Neuroplasticity ensures that imaginative training rewires circuits, blurring perception and creation: artists and innovators literally “think” structural changes into existence, from architectural blueprints to therapeutic interventions that heal bodies and societies.
Europe’s Imaginative Reclamation from Globalist Consumerism
Europe possess the spiritual and imaginative potential to confront American consumerism, a materialist juggernaut that Marx might decry as commodity fetishism writ planetary. Critiques highlight America’s cult of excess: ubiquitous, cheap indulgences like bottomless coffee symbolize an individualistic ethos that prioritizes profit over solidarity, eroding Europe’s more temperate, collective traditions.
Europeans, surveys show, favor sustainable durability (i.e., traditionally produced products) and responsible brands over America’s disposability, yet global forces, fueled by U.S.-led neoliberalism, impose rather homogenized markets, displacing local crafts and guilds with fast-food fashion, eroding cultural sovereignty.
Here, the power to imagine new worlds emerges as Europe’s salvific force, countering globalism. By envisioning alternatives, as in “do-it-yourself” movements that preserve folk arts amid globalization, Europeans can invert materialist tides. This manifests spatially: small towns, with their close-knit rhythms and short commutes, nurture traditional faith and ethnic cultures, fostering bonds where love supplants money’s isolation.
Big cities, while vibrant, often breed anonymity and overwork. Their diversity—though financially enriching—risks dilution of rooted identities into superficial multiculturalism. Proponents of traditionalism argue that ethnic homogeneity in rural enclaves sustains cultural continuity, from festivals to dialects, warding off globalism’s “extractive capitalism”.
Europe’s small towns could spearhead a return to tradition with policies prioritizing agrarian self-sufficiency over urban sprawl, faith-based economies valuing stewardship over GDP, and narratives celebrating ethnic tapestries over diversity’s race to the bottom.
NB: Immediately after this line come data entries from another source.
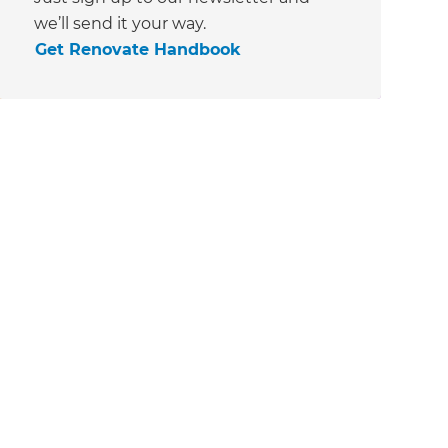
we’ll send it your way.
Get Renovate Handbook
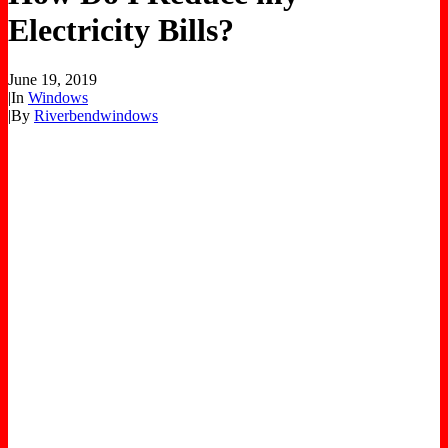
Electricity Bills?
June 19, 2019
|
In
Windows
|
By
Riverbendwindows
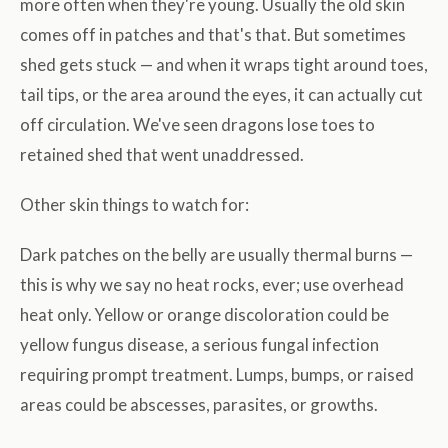
more often when they're young. Usually the old skin
comes off in patches and that's that. But sometimes
shed gets stuck — and when it wraps tight around toes,
tail tips, or the area around the eyes, it can actually cut
off circulation. We've seen dragons lose toes to
retained shed that went unaddressed.
Other skin things to watch for:
Dark patches on the belly are usually thermal burns —
this is why we say no heat rocks, ever; use overhead
heat only. Yellow or orange discoloration could be
yellow fungus disease, a serious fungal infection
requiring prompt treatment. Lumps, bumps, or raised
areas could be abscesses, parasites, or growths.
Love, as communal ethos, trumps money’s alienation.
Conclusion
It’s time for European to put their most imaginative people back in charge of geopolitcal policy, though our goals will also have to change. No longer will citizens be the sensory slaves of global Marxism. People will have to be reawakened to live more internally validating lives.
This can be achieved by offering people a return to religion. In a religious setting, the community practices its ability to imagine together. Through communal imagination of divine spheres, we then begin to transform our world.
The end of mechanical consumer-globalism is near. It’s to imagine better.